In the wake of the great success of The Lodger: A Story Of The London Fog Alfred Hitchcock was considered to be England’s finest filmmaker. While that particular film channeled the young directors taste for the macabre, and a curiosity for the grim that would perhaps be the great inspiration on the wider Hitchcock filmography, his follow-up would cite a very different aspect of the man’s interests. The subject matter at the heart of The Ring is endemic of his youth, a period during which the young Hitchcock was a keen visitor to the entertainments of an early-20th Century London, of which the theatre, the music halls and of course the cinema formed a part of. As did the boxing, the sport around which this film revolves.

The Ring is perhaps the most expressionist work of the directors career, and the one film informed more than any other by his time in Germany in the 1920’s, during which the director worked on projects co-produced at both Ufa and Emelka. Extreme close-ups and montage layer the story, with subject matching cuts drawing witty and subtextual asides throughout (see the early mouth-to-mouth cut at the fairground for example).

In the trial fight section of the film imagery of the fight is overlaid and merged with multiple shots of the female love interest, in scenes that recall the finest montage sequences of the German cinema at the time (think The Last Laugh, Dr. Mabuse: The Gambler), while elsewhere stretching and blurring convey the drunken state of one particular character. It’s also worth noting that it was upon his return to London from Berlin that Hitchcock was newly re-energised as a film lover, thanks largely to influence of The Film Society Of London, a group that formed in his absence in 1925. Here Hitch discovered the Soviet works of Eisenstein and Pudovkin, and learned of the great power of the edit. Order and arrangement, and the theory of Kuleshov became the preeminent creative note for the duration of the directors career. In spite of the clear German and Russian influences to the film also has a very American feel to it, especially for a flagship production of the British film industry. There was a trend through much of Hitchcock’s early directorial outings to fit the American aesthetic, not only because of the obvious want to appeal to the US market, but also because of the manner in which other worldwide markets (including the UK) desired works in an American vein. In a way this says much of what needs to be said about the relationship between British audiences and cinema in the period following the first World War.

While the title of The Ring might stream directly from the base in which a boxing match takes place in, metaphoric notions of “rings” can be felt throughout the picture. The core reference point would be the marriage to which the films plotline runs concurrent (the wedding ring being the key symbol). While the love triangle would become a key definer of Hitchcock’s later work, its here that the subject is raised for the first time (with the third party declaring his intentions via a circular bangle, another “ring”-like object). The “ring” appears as a visual motif throughout too, from the opening fair ground shots of a ride spinning via the familiar image of tickets being reeled from a spool.

As with the vast majority of Hitchcock’s oeuvre there’s a rich comedic wit present throughout, with the gags punctuating the serious matter.
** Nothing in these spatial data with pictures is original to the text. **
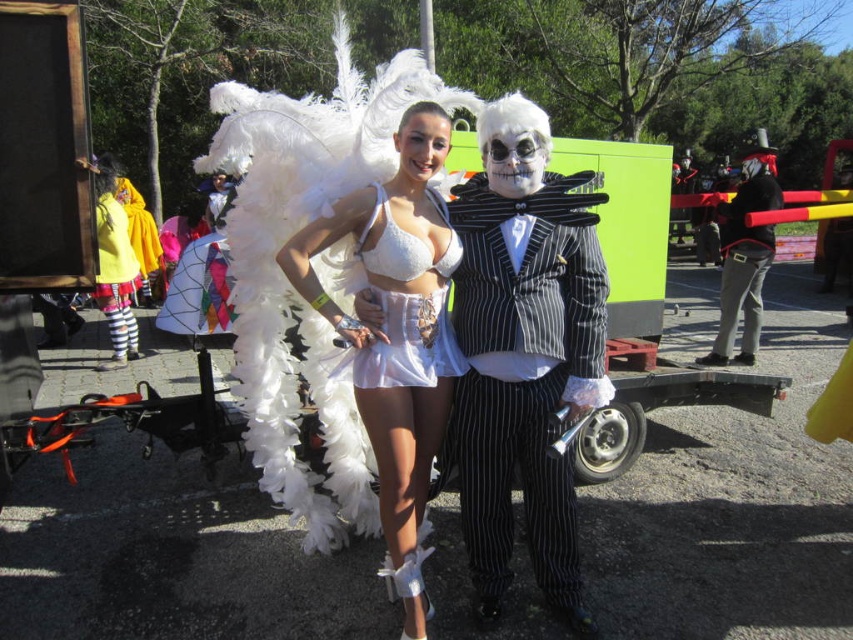
Question: Does white satin dress at center have a larger size compared to yellow fabric coat at left?

Choices:
 (A) yes
 (B) no

Answer: (B)

Question: Considering the real-world distances, which object is closest to the yellow fabric coat at left?

Choices:
 (A) white feathered wings at center
 (B) matte black suit at center

Answer: (A)

Question: Considering the real-world distances, which object is closest to the matte black suit at center?

Choices:
 (A) white satin dress at center
 (B) matte black suit at right

Answer: (A)

Question: Is white satin dress at center further to camera compared to yellow fabric coat at left?

Choices:
 (A) yes
 (B) no

Answer: (B)

Question: Which point is closer to the camera?

Choices:
 (A) matte black suit at right
 (B) yellow fabric coat at left
 (C) matte black suit at center
 (D) white feathered wings at center

Answer: (D)

Question: Where is matte black suit at center located in relation to yellow fabric coat at left in the image?

Choices:
 (A) above
 (B) below

Answer: (B)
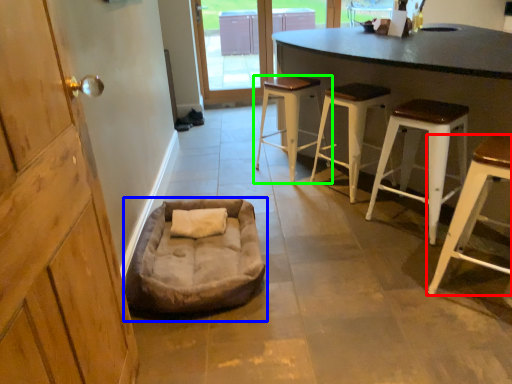
Question: Based on their relative distances, which object is farther from stool (highlighted by a red box)? Choose from dog bed (highlighted by a blue box) and stool (highlighted by a green box).

Choices:
 (A) dog bed
 (B) stool

Answer: (B)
A literal prat fall breaks the tension of the films opening scenario, while a wedding party by way of carnival freak-show illustrates what is actually a fairly grim scenario (a woman coerced in to marriage against her complete wishes) There’s a specific shot in the latter scene in which the viewer is privy to the reaction of the priest overseeing the ceremony, and while only a few frames long and the slightest of incidents it remains memorable and noteworthy.

One of the films most notable technical flairs (and rather obvious when one considers Hitchcock’s past) is the manner in which inter-titles are used. They shift and develop according to the scenario presented, so, for example, a more formal font is used to portray a higher class of scenario being presented in certain scenes. Hitchcock made his start in cinema as a scenarist, so for such an area to remain a keen focus doesn’t surprise. Similar is the heavily visual manner in which other aspects of the film are presented. The section of the film portraying the rise up the ranks of ‘One-Round’ Jack Sander, in which a series of bout posters are used to indicate his success is endemic of the filmmakers influences at the time: Hitchcock was working in Germany at the time that F.W. Murnau was producing The Last Laugh, which is considered to be the pre-eminent visual feast of the silent era. It was seen as an almost primitive behaviour for a filmmaker to overly rely upon inter titles to convey a scenario.
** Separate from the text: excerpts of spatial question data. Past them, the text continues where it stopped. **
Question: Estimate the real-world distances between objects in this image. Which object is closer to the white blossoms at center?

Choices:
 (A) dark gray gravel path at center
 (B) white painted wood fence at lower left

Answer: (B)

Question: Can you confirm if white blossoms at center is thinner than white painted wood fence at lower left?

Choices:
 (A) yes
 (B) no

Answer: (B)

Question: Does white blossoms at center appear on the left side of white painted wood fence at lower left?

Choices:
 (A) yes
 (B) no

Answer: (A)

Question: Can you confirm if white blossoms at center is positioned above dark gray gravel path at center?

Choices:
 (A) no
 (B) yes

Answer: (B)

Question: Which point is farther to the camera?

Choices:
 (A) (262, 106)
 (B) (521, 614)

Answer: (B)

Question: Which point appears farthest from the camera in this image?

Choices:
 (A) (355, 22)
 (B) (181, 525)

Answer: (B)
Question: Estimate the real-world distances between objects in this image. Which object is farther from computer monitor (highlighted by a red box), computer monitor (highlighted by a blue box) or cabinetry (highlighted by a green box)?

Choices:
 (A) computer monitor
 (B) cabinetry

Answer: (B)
In keeping with the nature of the film it is perhaps appropriate that the actual sport that The Ring revolves around has yet to be mentioned in this essay, due to the fact that it’s actually sometime before we see the protagonist’s actually engaged in any kind of boxing, and even then it’s from the perspective of the outside looking in. It’s a guarded view, and from that of the love interest of both men. The emotional key brings the camera back to her prior to the third member of the love triangle making his bow. Similarly guarded is the identity of the surprise winner of the opening bout too, with the reveal being both dramatic and humorous.

Somewhat forgotten by the masses, yet unfairly so, The Ring remains a superior example of the master of suspense’s early period.